Black women and girls suffer disproportionately higher levels of sexual violence and assault than white women and girls. They make up 13% of the U.S. population, yet are 35% to 40% more likely than white women and girls to be victims of violence. In that classroom in South Carolina last week, we all watched a violent assault on a teenager who statistically falls into the category above. Had a white teenage girl in that classroom exhibited the same type of non-compliant behavior, evidence shows that she would NOT have been so brutally victimized. The fact that 2 adult Black males, along with a classroom full of black and brown children, were paralyzed into inaction (with the exception of a lone Black girl who called the assault what it was – WRONG); all in that room, stood by in silent compliance. That singular resounding fact speaks volumes about the undeniable state of jeopardy in which Black women and girls live daily and the lack of safe spaces, systems or individuals that exist to protect our physical bodies and our humanity.

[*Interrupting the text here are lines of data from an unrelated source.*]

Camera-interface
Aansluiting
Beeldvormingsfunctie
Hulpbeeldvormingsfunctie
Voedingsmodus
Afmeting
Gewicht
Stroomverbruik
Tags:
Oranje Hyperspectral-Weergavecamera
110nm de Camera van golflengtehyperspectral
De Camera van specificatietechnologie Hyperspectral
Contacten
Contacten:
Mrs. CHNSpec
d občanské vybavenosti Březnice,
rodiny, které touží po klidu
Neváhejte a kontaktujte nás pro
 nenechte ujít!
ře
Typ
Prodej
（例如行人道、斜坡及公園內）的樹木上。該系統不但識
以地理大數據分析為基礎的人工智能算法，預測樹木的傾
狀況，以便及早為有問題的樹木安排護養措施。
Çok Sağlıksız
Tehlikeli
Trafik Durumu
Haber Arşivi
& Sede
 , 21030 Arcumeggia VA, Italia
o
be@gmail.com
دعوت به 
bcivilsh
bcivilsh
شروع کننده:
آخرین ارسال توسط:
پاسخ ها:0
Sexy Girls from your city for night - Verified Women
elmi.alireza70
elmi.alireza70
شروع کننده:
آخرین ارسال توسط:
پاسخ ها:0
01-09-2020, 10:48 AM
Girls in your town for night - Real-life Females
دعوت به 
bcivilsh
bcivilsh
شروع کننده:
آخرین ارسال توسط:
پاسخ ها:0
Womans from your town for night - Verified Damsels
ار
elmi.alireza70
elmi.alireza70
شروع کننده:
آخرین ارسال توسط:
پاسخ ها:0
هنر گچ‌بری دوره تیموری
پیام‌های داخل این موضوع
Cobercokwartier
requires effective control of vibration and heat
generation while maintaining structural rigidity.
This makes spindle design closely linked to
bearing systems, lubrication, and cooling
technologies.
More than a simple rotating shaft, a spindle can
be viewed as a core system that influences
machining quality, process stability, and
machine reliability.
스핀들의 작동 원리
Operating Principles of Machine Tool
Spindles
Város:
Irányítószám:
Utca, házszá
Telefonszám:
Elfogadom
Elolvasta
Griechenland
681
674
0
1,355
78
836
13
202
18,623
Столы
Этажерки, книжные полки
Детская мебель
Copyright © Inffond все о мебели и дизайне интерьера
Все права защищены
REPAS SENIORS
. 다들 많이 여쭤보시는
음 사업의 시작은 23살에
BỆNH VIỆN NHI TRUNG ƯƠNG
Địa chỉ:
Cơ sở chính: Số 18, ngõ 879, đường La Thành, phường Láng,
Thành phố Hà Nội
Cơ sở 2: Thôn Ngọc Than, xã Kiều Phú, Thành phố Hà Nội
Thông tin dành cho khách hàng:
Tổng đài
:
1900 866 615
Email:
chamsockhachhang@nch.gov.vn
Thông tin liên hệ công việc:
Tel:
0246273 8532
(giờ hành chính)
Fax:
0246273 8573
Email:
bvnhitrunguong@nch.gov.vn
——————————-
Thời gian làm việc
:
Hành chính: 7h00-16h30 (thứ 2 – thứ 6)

The ugly truth is that black and brown women and girls are just as likely, if not more so, to be assaulted and victimized by black and brown men and boys than by white ones. Those 2 Black men, as teacher and school administrator, stood by like slaves on the plantation and watched as that young girl’s black body was choked and violently pried from her chair, then flung across the classroom with no more regard for her humanity than the enslaved African bodies of generations ago. To the young Black boys and girls who were traumatized by this assault, those 2 Black adult males validated and signified by their silent compliance and stunned inaction that the officer’s behavior was not only the correct response, but a legal and necessary one. What kind of example is that? What kind of psychological damage did they just sear into the minds and psyche of these Black children? What Mr. House Teacher and Mr. Over-Administrator did to our young people in that moment did as much damage, collectively, as the horrendous violence captured by cellphone cameras throughout the classroom space. Shameful. They should be ashamed and, yet, they are not. All we hear is disrespect, denigration and assault on the Black female body through Blame, Compliance and Absolute SILENCE.